Health care providers often order a different test, the IgM test. A positive IgM test, however, doesn't necessarily mean you have HSV-2, the genital herpes virus.
Why not IgM?
Herpes testing based on IgM seems like a good idea because your immune system starts producing IgM in early infection with most viruses. Theoretically, an IgM test can tell you whether sores you just developed are or aren't herpes, and it might help you figure out when you were infected.
For diagnosing HSV-2, though, the IgM test has serious shortcomings.
The IgM test doesn't distinguish one herpes virus from another. A new infection with HSV-1, which causes oral cold sores, could give you a positive herpes IgM result. If that's not taken into account, you could be told you have HSV-2 (genital herpes) when you really don't.A positive herpes IgM test could also mean you're having a recurrence of HSV-2.

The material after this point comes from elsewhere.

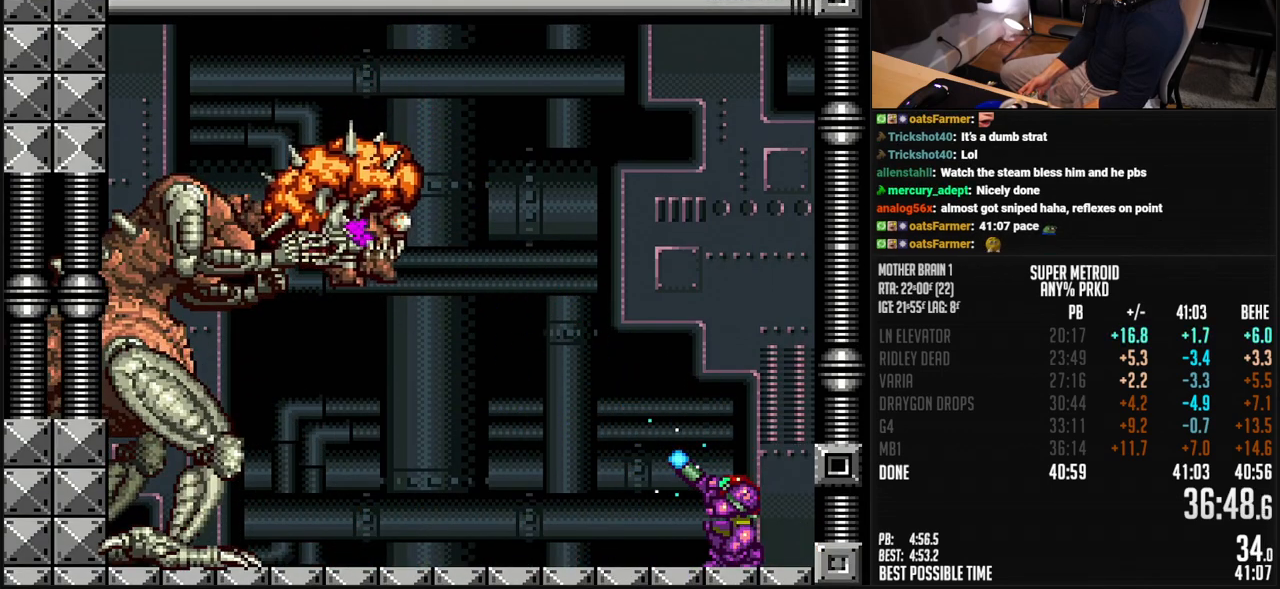
{"buttons": ["X", "R1"], "events": [[16, "DPAD_UP", "down"], [83, "DPAD_UP", "up"], [350, "X", "up"], [384, "X", "down"]]}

Many people with HSV-2 produce new IgM every time they have a herpes outbreak. With IgM testing, there's no way to know whether you have a new infection or when you initially acquired the virus.
In contrast, IgG testing can distinguish between HSV-1 and HSV-2. It's an important distinction, because HSV-1 is less severe and quite common. Most people have antibodies to HSV-1 by the time they're grown.
The IgG tests approved by the FDA are very accurate. That means there is only a small chance that you would get a false positive or false negative result.
But there is a drawback: You have to wait four months between your first outbreak and your IgG test. Your immune system takes that long to produce IgG against herpes, so a negative result from an earlier IgG test isn't reliable.
If you're not sure whether you have HSV-2, or if you doubt the accuracy of a genital herpes diagnosis you received some time ago, it makes sense to get tested (or retested). Be sure to ask for IgG testing.